É fácil perceber o problema que a posição cética revela. Se não existe interpretação correta, existem interpretações igualmente possíveis, igualmente defensáveis, o que leva a um livre jogo de interesses. Quais serão defendidos? Pode ser que algum professor cético, em sua paradoxal atividade científica, resolva defender certo interesse porque considera mais ético, mais correto, tendo em vista algum ideal. A correção aí não se dará em relação à verdade, pois esta, para o cético, não existe. Não é esse o “ideal” a ser perseguido. Pode, então, ser outro: a opção que gere mais empregos, por exemplo; ou que traga mais investimentos para o país; ou que concretize mais os direitos das minorias. Será um mal menor se o cético se fundamentar em algum “ideal”.
De minha parte, continuo sendo crente! Acredito na Ciência do Direito e vivencio na Acadêmica o dilema. Quando um aluno me procura e me apresenta uma posição, de duas, uma: ou a posição é minimamente sustentável de acordo com minhas convicções científicas, ou não é. Às vezes, deparo-me com posições que, para mim, se prestam a legitimar a corrupção; posições cientificamente equivocadas de graves consequências práticas: importam na legitimação do desvio de recursos públicos, na má-prestação de serviços, na utilização da coisa pública em benefício de alguns e em detrimento de muitos. Diante disso, como me posicionar? Permito que o aluno sustente a posição, divulgue-a, publique-a e contribua para consolidá-la, gerando mais corrupção e ineficiência? Ou me nego a legitimar e a propagar o erro?

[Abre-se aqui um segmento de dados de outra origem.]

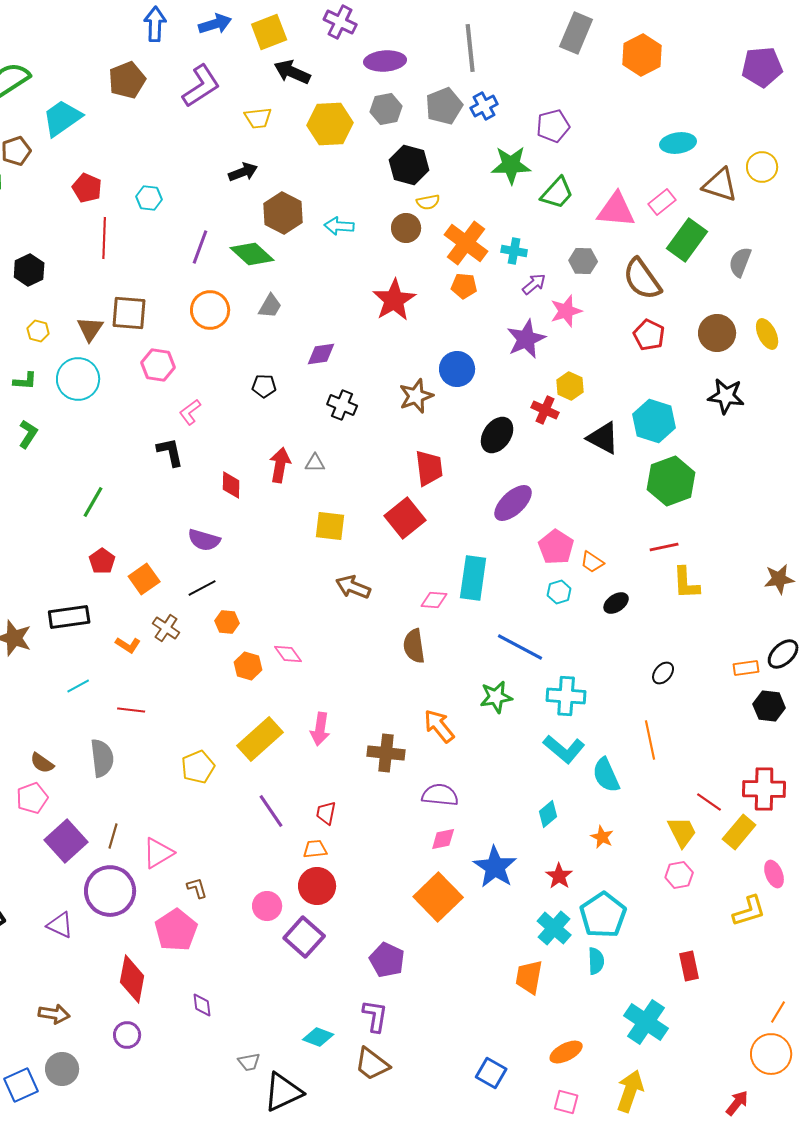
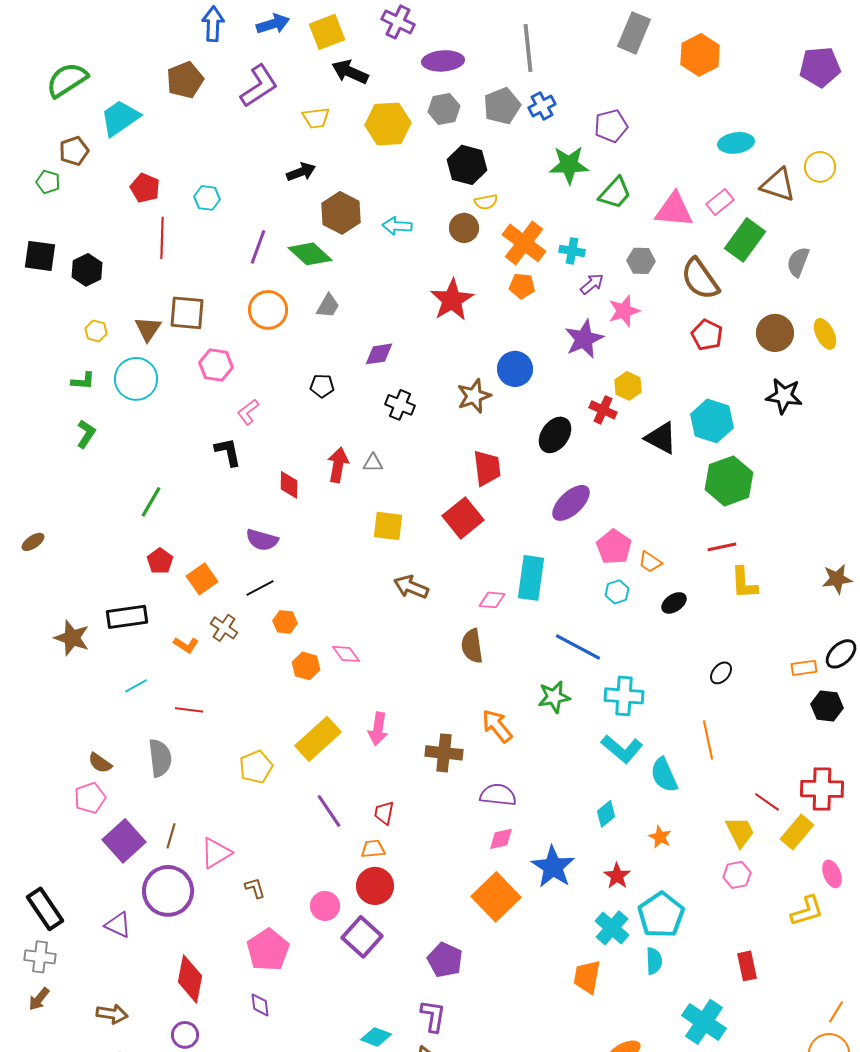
pink pentagon: (176, 930) -> (268, 950), moved

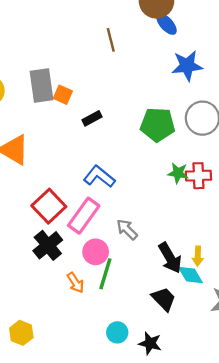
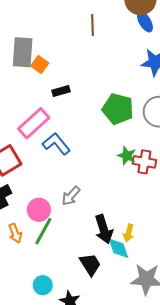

Dirão os céticos: o professor não pode pretender que o aluno concorde com ele sempre. Se o aluno discorda, tem o direito de sustentar suas convicções. Cabe ao professor apoiar o aluno, e encaminhar o trabalho à banca examinadora, não negar o título de especialista, mestre, doutor, não negar a publicação, mas até contribuir para que ela ocorra. Afinal, tudo é uma questão de opinião. Sim, para o cético, são só opiniões. Para o crente, são erros científicos, muitas vezes de funestas consequências.
Celso Antônio Bandeira de Mello, no apêndice de seu Curso de Direito Administrativo, cita, diante da problemática aqui apresentada, a música de Jorge Veiga, “Poder ser que não seja”. Quem sustenta certas posições na Ciência do Direito Administrativo, legitimadoras da corrupção, o faz por ingenuidade ou por desonestidade? Diz a música: “a moça que a gente conhece todo dia rezando na igreja, pode ser que seja uma santa, mas também pode ser que não seja”. Concordo com o ilustre professor: a dúvida é insolúvel. Eu, particularmente, faço uma ressalva. Direito não é apresentado como Curso Técnico. Há programas de iniciação científica, mestrado, doutorado. Nada impede que um Professor assuma a posição cética e não acredite na existência de uma Ciência do Direito. O problema está em não dizer, de forma clara, que o que está ensinando a seus alunos não passa de exercício de advocacia do interesse de seus clientes; advocacia travestida, apenas quando for conveniente, de Ciência. Ou, para me valer da expressão de meu grupo pesquisa: Ciência que é contrafação de Advocacia!